This article was last updated on June 18, 2022
According to Moscow’s Registry Offices, 204 men married foreign women last year. The geography of these women is impressive: English, American, German, French… Russian dating agencies are no longer surprised by a Russian man in search of a foreign wife. But what is it that these men can’t find here? To answer this question just go to the nearest Internet forum devoted to discussions of the advantages of marrying non-Russians. “European girls are modest, they don’t wear tons of jewelry and tons of make-up,” writes Sergei. “They won’t look down on you if you don’t own a Mercedes and don’t work in a bank. And they will pay for themselves in restaurants.”
The main complaint about Russian girls is this: if they’re young and beautiful, they’ll milk you for money, demand presents every day and expensive entertainment, like trips abroad. If they’re over 25, they’ll be constantly bringing the conversation around to marriage and practically dragging you to the Registry Office.
It’s not a nice picture. Then again, Russian women could counter every one of these complaints with arguments of their own, but that’s not the point here. Especially since the principal shortcomings of Russian men have gotten plenty of press. Since the collapse of the Soviet Union, Russian women have had an uncontested advantage in the fight for a place under the happy and prosperous European sun. The brand called Girls and Women from Russia is well known in the West and highly successful. Our men, in this sense, haven’t been anywhere near as lucky. They have been written off as alcoholics and criminals, almost every last one of them. I somehow suspect that Russian women who have taken permanent residency abroad have had a hand in creating such an awful reputation for them. These women had to somehow explain to themselves and others why they never had much of a love life at home. And they certainly didn’t want to blame themselves.
But recently this situation has begun to change. I think that Russian billionaire Mikhail Prokhorov, who for years inflamed the French ski resort of Courchevel, had no small part in destroying the stereotypical image of the Russian man as sullen and aggressive. Prokhorov may have overdone it a bit. I remember that the French police accused him of having too many young and beautiful women in his entourage, but one can hardly blame a person for being drawn to the fair sex.

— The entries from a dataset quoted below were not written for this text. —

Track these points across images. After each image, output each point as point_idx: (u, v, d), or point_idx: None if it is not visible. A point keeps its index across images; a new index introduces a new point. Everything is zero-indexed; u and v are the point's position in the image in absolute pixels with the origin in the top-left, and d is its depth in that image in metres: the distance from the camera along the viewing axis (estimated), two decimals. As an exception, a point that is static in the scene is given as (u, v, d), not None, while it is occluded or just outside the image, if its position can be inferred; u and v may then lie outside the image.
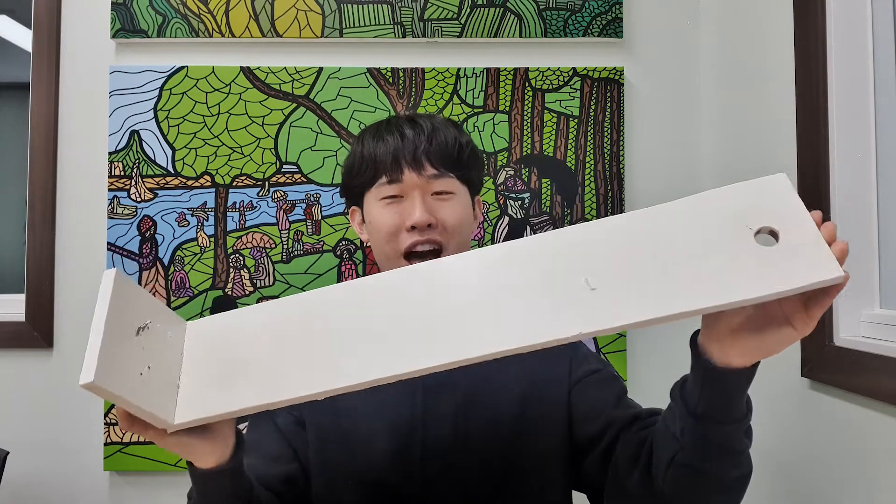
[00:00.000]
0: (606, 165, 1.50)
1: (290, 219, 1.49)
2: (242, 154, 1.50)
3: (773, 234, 0.63)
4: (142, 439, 1.45)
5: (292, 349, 0.66)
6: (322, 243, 1.49)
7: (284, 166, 1.49)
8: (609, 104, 1.51)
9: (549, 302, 0.63)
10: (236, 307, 1.46)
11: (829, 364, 1.09)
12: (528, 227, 1.50)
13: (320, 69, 1.50)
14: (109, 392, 0.59)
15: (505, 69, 1.51)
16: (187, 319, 0.72)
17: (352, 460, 0.88)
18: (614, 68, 1.51)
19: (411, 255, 0.90)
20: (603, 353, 1.47)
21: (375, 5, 1.52)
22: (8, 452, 1.36)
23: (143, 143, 1.49)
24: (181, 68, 1.50)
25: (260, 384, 0.64)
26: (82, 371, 0.58)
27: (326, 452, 0.89)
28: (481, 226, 1.49)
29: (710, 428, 0.69)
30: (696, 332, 0.70)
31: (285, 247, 1.49)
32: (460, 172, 0.93)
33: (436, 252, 0.90)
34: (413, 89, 1.51)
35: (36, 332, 1.50)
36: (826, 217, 1.07)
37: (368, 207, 0.94)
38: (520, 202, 1.50)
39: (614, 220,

Hollywood, too, seems to have taken a shine to Russian men. The real breakthrough in this respect was Mikhail Baryshnikov in the role of Carrie Bradshaw’s latest love on Sex and the City. Things may not have worked out for them, but I have no doubt that many women dreamed of being in Carrie’s place in the company of that “strange Russian”.
Finally, our main answer to all slanderers and envious people is Vladislav Doronin who for over two years now has been the boyfriend of top model Naomi Campbell. In my opinion, Mr. Doronin should demand that the Russian government pay him a commission for his work in creating a positive image of Russian men abroad. He’s in good shape, well built, speaks several languages and is very generous — the press is always writing about his latest present to Naomi. He’s the man of some woman’s dream.
To be honest, there are good reasons to love Russian men. They have big hearts, are given to making nice gestures and romantic surprises for their beloved. An impromptu weekend in Paris, a gorgeous bouquet delivered to her third-floor balcony, I LOVE YOU painted on the asphalt under her windows — all of this is very Russian. A Russian man will always try to surprise his lady love and prove to her that she chose him for good reason. And she’ll never know a dull moment with him. True, this all relates to what is known as the “candy-and-flowers” period. Once they start living together, and certainly after they’re married, the picture is a little different. European women should beware that for a Russian man the most important qualities in a wife are her ability to keep house and be faithful. That’s what the opinion polls say anyway. So they’ll have to learn to make that borscht.
In conclusion, a vignette about relations between the sexes in Russia. At first glance, it seems to be about women, but actually it’s about them, about our dearly loved men. So then, a Russian woman returns home after a long hard day at work. As usual, she is carrying heavy bags of groceries. She makes dinner, feeds the children, checks their homework, plays with them and puts them to bed. Late that night, her husband arrives home from work, as usual not entirely sober. She gives him dinner, washes the dishes and finally, when she’s finished with her housework, calls an unmarried girlfriend. Her girlfriend tells her how she spent her day: she had a date with her latest admirer, went to the movies, then had a delicious dinner out, and now she’s lying in her bath with a flute of champagne. “Yes,” sighs her married friend, “when I think of you there all alone, it makes my heart bleed.”